The decline in outdoor play has consequences beyond the physical and mental health of the next generation.
As the 21st century unfolds we find ourselves on the leading edge of a new phenomenon: the un-natural child. We have become an indoors civilization that is dangerous not only for our individual health but for society. An indoor culture deepens the illusion that we are separate from nature at a time when we desperately need to be more aware and respectful of nature’s needs to avoid environmental calamity.
The un-natural child is the product of several well-known forces. The hyper-stimulating nature of electronic devices can hold an almost hypnotic sway over a child engrossed in a game. It has corrupted play, so that kids kick soccer balls that are digital and ski without touching real snow through the venue of an electronic flat screen. Interaction with other kids is often via games played over the Internet with anonymous others. And too many are hyper-coddled by parents who want to put figurative padding around the outside world. Even in mountainous Banff, the morning school bell is preceded by an armada of SUVs as kids are dropped off at the gate.

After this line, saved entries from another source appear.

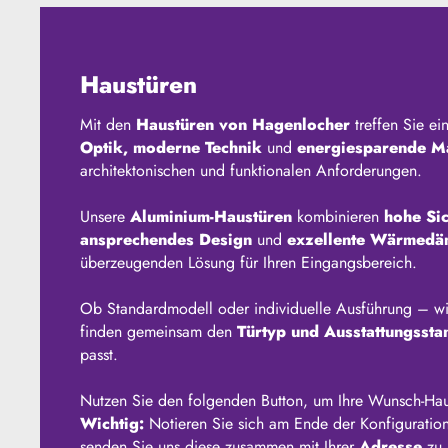
Haustüren
Mit den
Haustüren von Hagenlocher
treffen Sie ei
Optik, moderne Technik
und
energiesparende Ma
architektonischen und funktionalen Anforderungen.
Unsere
Aluminium-Haustüren
kombinieren
hohe Si
ansprechendes Design
und
exzellente Wärmed
überzeugenden Lösung für Ihren Eingangsbereich.
Ob Standardmodell oder individuelle Ausführung – wi
finden gemeinsam den
Türtyp und Ausstattungssta
passt.
Nutzen Sie den folgenden Button, um Ihre Wunsch-Haust
Wichtig:
Notieren Sie sich am Ende der Konfiguration
senden Sie uns diese zusammen mit Ihrer
Adresse
zu.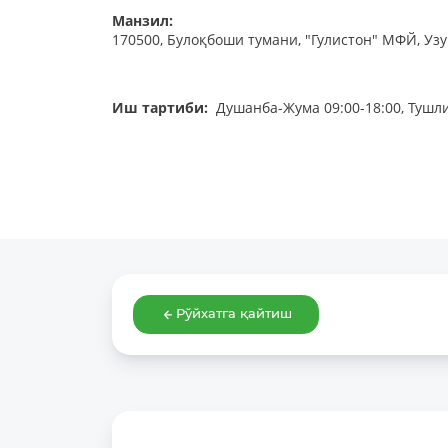
Манзил:
170500, Булоқбоши тумани, "Гулистон" МФЙ, Узун
Иш тартиби:
Душанба-Жума 09:00-18:00, Тушли
Рўйхатга қайтиш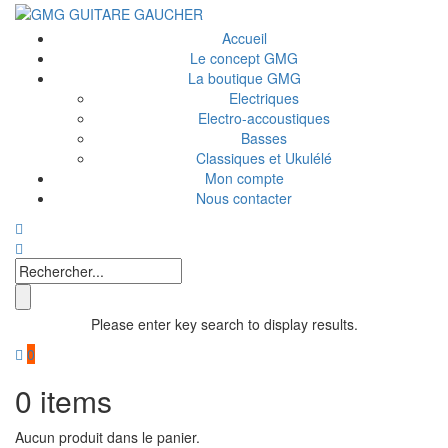
Accueil
Le concept GMG
La boutique GMG
Electriques
Electro-accoustiques
Basses
Classiques et Ukulélé
Mon compte
Nous contacter
Please enter key search to display results.
0
0
items
Aucun produit dans le panier.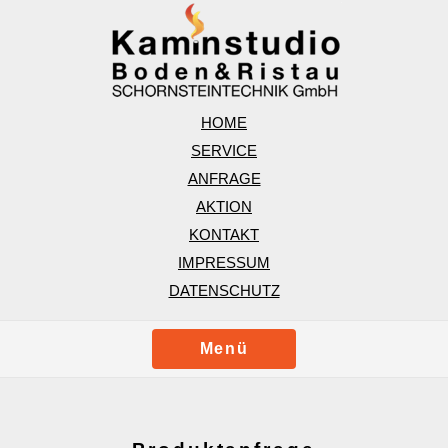
HOME
SERVICE
ANFRAGE
AKTION
KONTAKT
IMPRESSUM
DATENSCHUTZ
Menü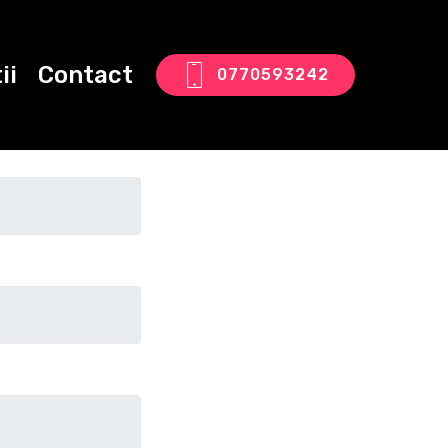
ii
Contact
0770593242
tact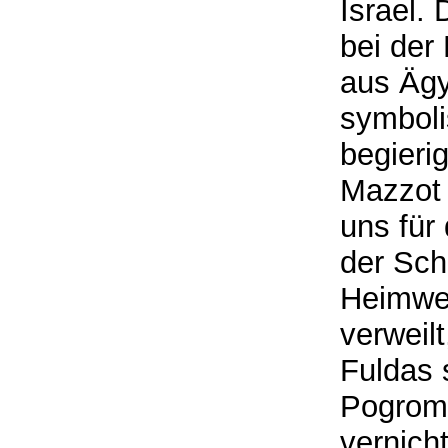
Israel.
bei der
aus Ägy
symboli
begierig
Mazzot 
uns für
der Sch
Heimweg
verweil
Fuldas 
Pogromn
vernich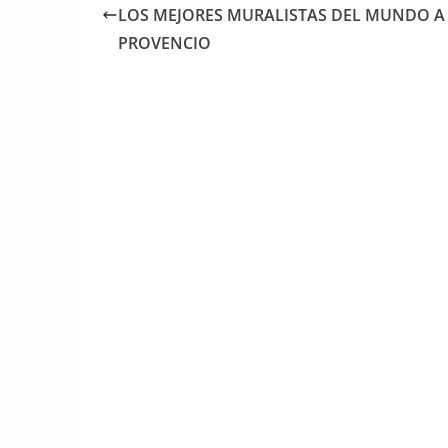
b
A
LOS MEJORES MURALISTAS DEL MUNDO A
o
p
PROVENCIO
o
p
k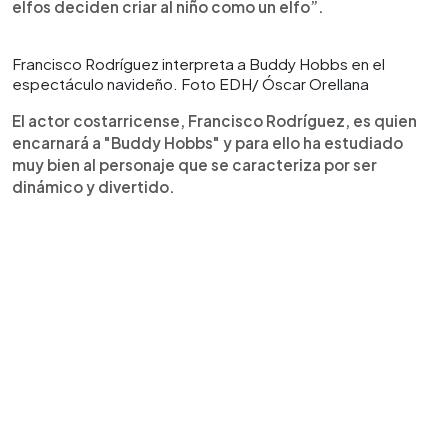
elfos deciden criar al niño como un elfo”.
Francisco Rodríguez interpreta a Buddy Hobbs en el
espectáculo navideño. Foto EDH/ Óscar Orellana
El actor costarricense, Francisco Rodríguez, es quien
encarnará a "Buddy Hobbs" y para ello ha estudiado
muy bien al personaje que se caracteriza por ser
dinámico y divertido.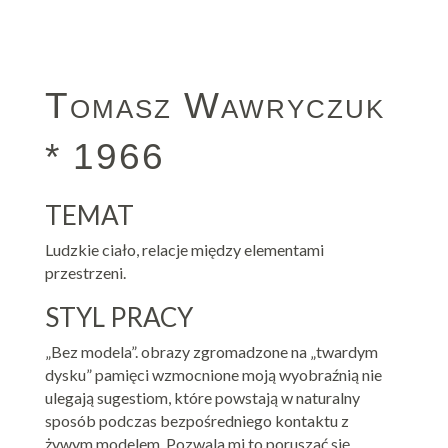
Tomasz Wawryczuk
* 1966
TEMAT
Ludzkie ciało, relacje między elementami
przestrzeni.
STYL PRACY
„Bez modela”. obrazy zgromadzone na „twardym
dysku” pamięci wzmocnione moją wyobraźnią nie
ulegają sugestiom, które powstają w naturalny
sposób podczas bezpośredniego kontaktu z
żywym modelem. Pozwala mi to poruszać się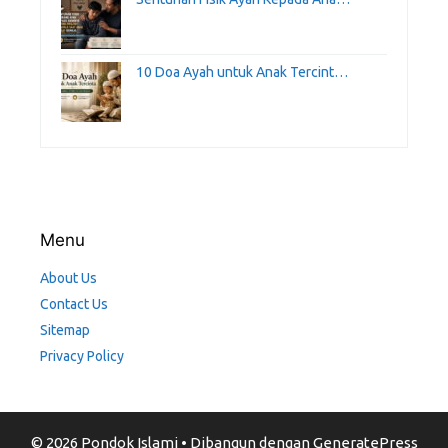
10 Doa Ayah untuk Anak Tercint…
Menu
About Us
Contact Us
Sitemap
Privacy Policy
© 2026 Pondok Islami
• Dibangun dengan
GeneratePress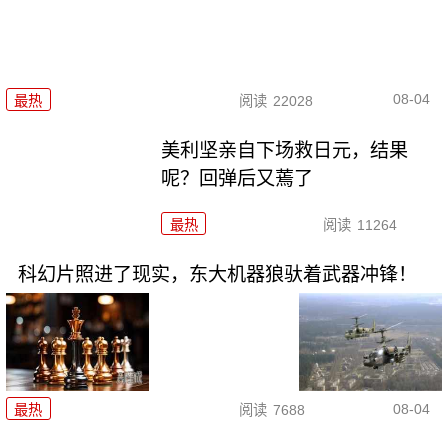
08-04
最热
阅读
22028
美利坚亲自下场救日元，结果
呢？回弹后又蔫了
最热
阅读
11264
科幻片照进了现实，东大机器狼驮着武器冲锋！
08-04
最热
阅读
7688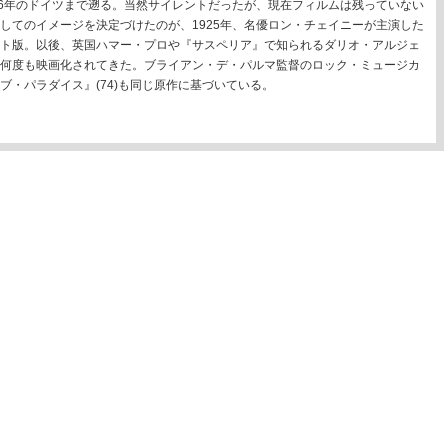
16年のドイツまで遡る。当然サイレントだったが、現在フィルムは残っていない
してのイメージを決定づけたのが、1925年、名優ロン・チェイニーが主演した
ト版。以後、英国ハマー・プロや『サスペリア』で知られるダリオ・アルジェ
何度も映画化されてきた。ブライアン・デ・パルマ監督のロック・ミュージカ
ブ・パラダイス』(74)も同じ原作に基づいている。
）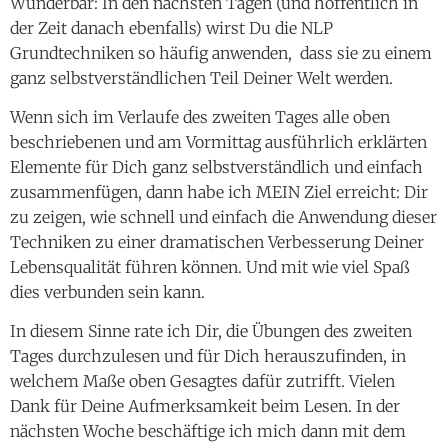
Wunderbar: In den nächsten Tagen (und hoffentlich in
der Zeit danach ebenfalls) wirst Du die NLP
Grundtechniken so häufig anwenden, dass sie zu einem
ganz selbstverständlichen Teil Deiner Welt werden.
Wenn sich im Verlaufe des zweiten Tages alle oben
beschriebenen und am Vormittag ausführlich erklärten
Elemente für Dich ganz selbstverständlich und einfach
zusammenfügen, dann habe ich MEIN Ziel erreicht: Dir
zu zeigen, wie schnell und einfach die Anwendung dieser
Techniken zu einer dramatischen Verbesserung Deiner
Lebensqualität führen können. Und mit wie viel Spaß
dies verbunden sein kann.
In diesem Sinne rate ich Dir, die Übungen des zweiten
Tages durchzulesen und für Dich herauszufinden, in
welchem Maße oben Gesagtes dafür zutrifft. Vielen
Dank für Deine Aufmerksamkeit beim Lesen. In der
nächsten Woche beschäftige ich mich dann mit dem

The data back up the anecdotal evidence. One study used by Parks Canada indicated that children in Canada spend eight hours a day in front of a screen and only three hours a week outside, with only a fraction of that in unstructured play.

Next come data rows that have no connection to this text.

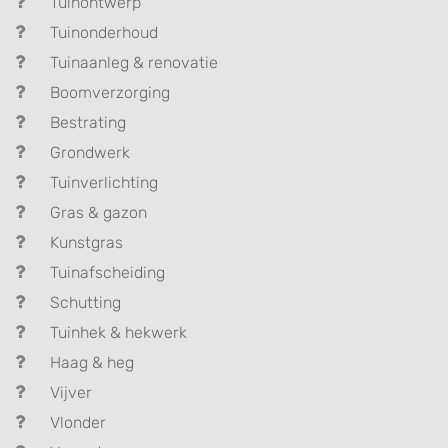
Tuinontwerp
Tuinonderhoud
Tuinaanleg & renovatie
Boomverzorging
Bestrating
Grondwerk
Tuinverlichting
Gras & gazon
Kunstgras
Tuinafscheiding
Schutting
Tuinhek & hekwerk
Haag & heg
Vijver
Vlonder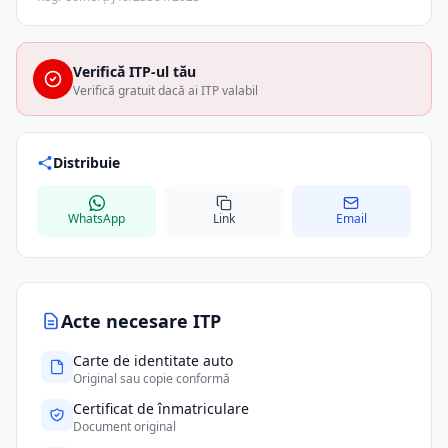
Verifică ITP-ul tău
Verifică gratuit dacă ai ITP valabil
Distribuie
WhatsApp
Link
Email
Acte necesare ITP
Carte de identitate auto
Original sau copie conformă
Certificat de înmatriculare
Document original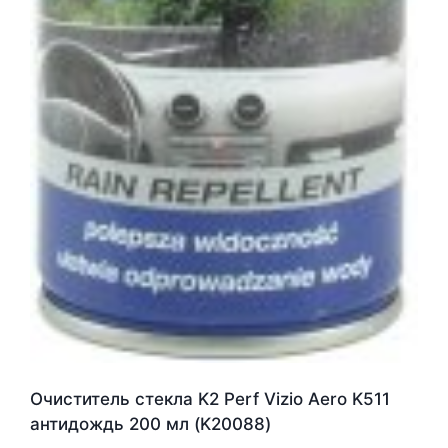
Очиститель стекла K2 Perf Vizio Aero K511
антидождь 200 мл (K20088)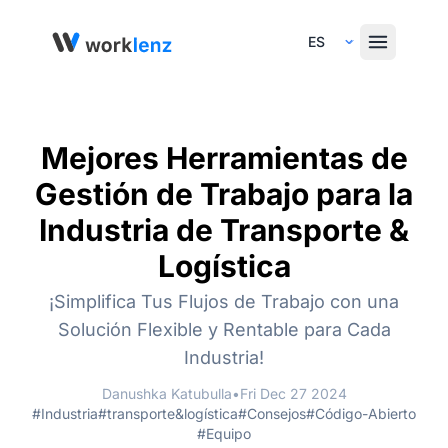
Select Language
Mejores Herramientas de
Gestión de Trabajo para la
Industria de Transporte &
Logística
¡Simplifica Tus Flujos de Trabajo con una
Solución Flexible y Rentable para Cada
Industria!
Danushka Katubulla
•
Fri Dec 27 2024
#Industria
#transporte&logística
#Consejos
#Código-Abierto
#Equipo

The decline in outdoor play has consequences beyond the physical and mental health of the next generation. Escaping into virtual reality affects our conceptions of the natural world. We are biological beings on a biological planet, and our children need to become much more in tune with nature, not tune it out.

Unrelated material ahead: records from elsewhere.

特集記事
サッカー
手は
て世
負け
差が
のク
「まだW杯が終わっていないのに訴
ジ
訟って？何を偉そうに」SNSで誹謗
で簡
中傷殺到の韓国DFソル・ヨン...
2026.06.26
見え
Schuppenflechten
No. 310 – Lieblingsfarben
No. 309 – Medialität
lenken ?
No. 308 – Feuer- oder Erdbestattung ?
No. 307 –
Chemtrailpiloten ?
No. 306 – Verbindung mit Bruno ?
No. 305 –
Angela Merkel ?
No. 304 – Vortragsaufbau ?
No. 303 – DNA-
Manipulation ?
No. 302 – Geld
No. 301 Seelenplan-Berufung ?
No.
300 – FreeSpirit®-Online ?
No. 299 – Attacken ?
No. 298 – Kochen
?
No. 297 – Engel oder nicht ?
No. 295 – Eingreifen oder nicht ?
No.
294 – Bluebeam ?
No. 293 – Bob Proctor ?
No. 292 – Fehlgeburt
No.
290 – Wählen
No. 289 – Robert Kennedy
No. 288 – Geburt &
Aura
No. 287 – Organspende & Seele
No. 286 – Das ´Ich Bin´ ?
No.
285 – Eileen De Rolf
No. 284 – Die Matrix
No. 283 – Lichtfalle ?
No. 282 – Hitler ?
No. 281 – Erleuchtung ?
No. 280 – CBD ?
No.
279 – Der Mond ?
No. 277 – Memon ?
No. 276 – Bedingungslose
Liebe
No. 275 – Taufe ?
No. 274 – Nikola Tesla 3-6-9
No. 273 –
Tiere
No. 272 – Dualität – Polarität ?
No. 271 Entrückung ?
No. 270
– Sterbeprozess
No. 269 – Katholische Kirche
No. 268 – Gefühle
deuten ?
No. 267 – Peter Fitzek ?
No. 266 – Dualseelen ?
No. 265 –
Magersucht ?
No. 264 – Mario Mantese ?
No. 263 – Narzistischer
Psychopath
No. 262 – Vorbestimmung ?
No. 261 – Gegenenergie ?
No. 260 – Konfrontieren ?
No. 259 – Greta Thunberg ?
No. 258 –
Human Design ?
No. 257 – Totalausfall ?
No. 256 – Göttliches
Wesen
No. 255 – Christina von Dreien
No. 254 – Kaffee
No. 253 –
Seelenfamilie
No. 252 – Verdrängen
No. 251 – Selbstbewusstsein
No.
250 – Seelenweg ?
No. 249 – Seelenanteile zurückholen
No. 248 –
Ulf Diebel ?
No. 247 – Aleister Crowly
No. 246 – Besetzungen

This condition has been called a “nature deficit disorder.” And curing it requires more than simply pushing our kids onto a soccer field or into a gym. It means finding ways for them to engage with the natural world so they appreciate what it is we must save.
Richard Louv coined the phrase “nature deficit disorder” in his widely read 2005 book Last Child in the Woods: Saving Our Children from Nature-Deficit Disorder. Admitting up front that it was a descriptive, not a scientific, label for what he had observed, Louv chronicled the rise in medications like Ritalin prescribed for children to help them pay attention in school. A rambunctious child is now seen as a problem child. Instead of sending him outside to play to burn off the excess energy, we tranquilize him so he will conform. Creativity is lost when the mind is numbed.
An increasing body of research is showing the benefits of children spending time outside in non-man-made environments. Nature is spontaneous, not programmed. One cannot figure out the level of the game and move on to the next because nature is dynamic and ever-changing. The more one understands nature, the more fascinating and mysterious it becomes.
Ruth Ann Atchley and her colleagues showed how time spent in nature restores the creative function of human brains marinated in technology. In their 2012 study Creativity in the Wild: Improving Creative Reasoning through Immersion in Natural Settings, they showed how taking a break from technology — by undertaking four days of hiking without electronics — can restore creativity. The hyperstimulation of a technological society tires out the executive functions of the brain, they note, but exposure to nature restores it because “natural environments are associated with a gentle, soft fascination, allowing the executive attentional system to replenish.” The adults they immersed in nature improved their complex cognitive functions, such as creative problem solving.
Restoring the connection between children and nature will require conscious action, but some interesting models offer a guide. Louv’s work inspired the creation of the Children and Nature Alliance of Canada, whose aim is to get kids outside to play. It has collaborated with Canadian Parks and Wilderness Society British Columbia, Mountain Equipment Co-op and BC Parks to create Get Outside BC, which seeks to train youth leaders from across the province to go back to their communities and get their peers enjoying the outdoors.
One of the world’s most interesting innovations is the recently created Rouge Urban National Park in Toronto. Alan Latourelle, CEO of Parks Canada, sees bringing nature to the city as a gateway to the national park system. Urban national parks will encourage parents to be less afraid to let their kids run free, he believes. And Parks Canada has developed Operation Unplugged (mantra: “Unplug, Go Out, Explore”), a challenge to re-engage with the outdoors. The introductory video shows a sobering vignette in which we check the weather by going online rather than going outside.
Other cities are promoting wilderness inside city limits. At WILD 10, the 10th World Wilderness Congress, held in Spain, a Wild Cities collaboration was launched to bring the benefits of nature to urban dwellers (such actions have double benefit, as species at risk of extinction tend to be concentrated near urban areas). And the need to devote resources to getting kids out in nature will be a major focus of the World Parks Congress in Sydney, Australia, in November 2014.
These encouraging efforts to address the un-natural child phenomenon come none too soon. The most profound concern is that our growing estrangement from nature is self-destructive, not only at the scale of the un-natural child but at the scale of human civilization. We are already changing the climate and the chemical balance of the earth as well as rapidly destroying many of the other life forms that share the planet with us. To reverse this trend before it’s too late, we need to understand what it is we need to protect. We need to get out in nature more.